Smith himself played in the 1981 final, which Gosforth lost 22-15 to Leicester. So did Bob Anderson, still one of his back-row colleagues. Colin White and Richard Breakey are veterans of the 1976 and 1977 triumphs, against Rosslyn Park and Waterloo. White also won four caps as an England prop, the first as a 34-year-old in the 15-9 win against the All Blacks at Twickenham in 1983, while Breakey was Scotland's stand-in stand-off for the injured Ian McGeechan in the 1978 Calcutta Cup match. Work commitments - White is a tree surgeon contractor, Breakey has a computing business - kept them away from training on Thursday, but both were named in the team to play Alnwick's second string yesterday.

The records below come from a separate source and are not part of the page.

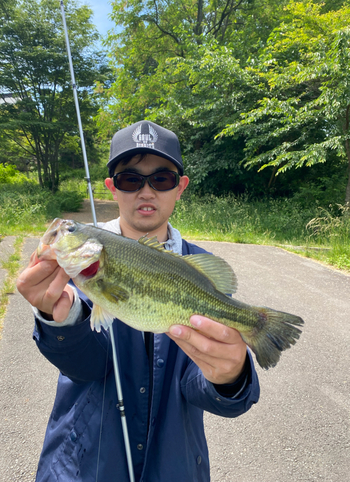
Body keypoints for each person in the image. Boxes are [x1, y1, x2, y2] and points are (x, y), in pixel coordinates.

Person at [17, 121, 260, 482]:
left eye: (161, 179)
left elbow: (199, 387)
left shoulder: (197, 272)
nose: (146, 191)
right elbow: (86, 368)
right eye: (131, 179)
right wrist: (59, 322)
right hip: (82, 470)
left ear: (180, 187)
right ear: (112, 188)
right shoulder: (79, 271)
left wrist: (230, 377)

White and Breakey emerged from the team Jack Rowell built as Gosforth coach in the 1970s. A lock with the Tyneside club in his playing days, the England manager also helped Roger Uttley, Peter Dixon, Malcolm Young and Duncan Madsen along the road to international level.{

Simon Smith learned the finer points of back-row play from Uttley and Dixon on training nights at the Great North Road ground that was Gosforth's home until 1990. His father served the club as captain and secretary and he first pulled on the green and white jersey as a member of the under- 12s team.

There was still a youthful spring to his 39-year-old step as he joined the leaders of the Durham and Northumberland League's fourth division for Thursday-night training. "It's the Gosforth name," he said, explaining his enduring rugby passion. "It's the green and white shirt. We're carrying on the Gosforth tradition."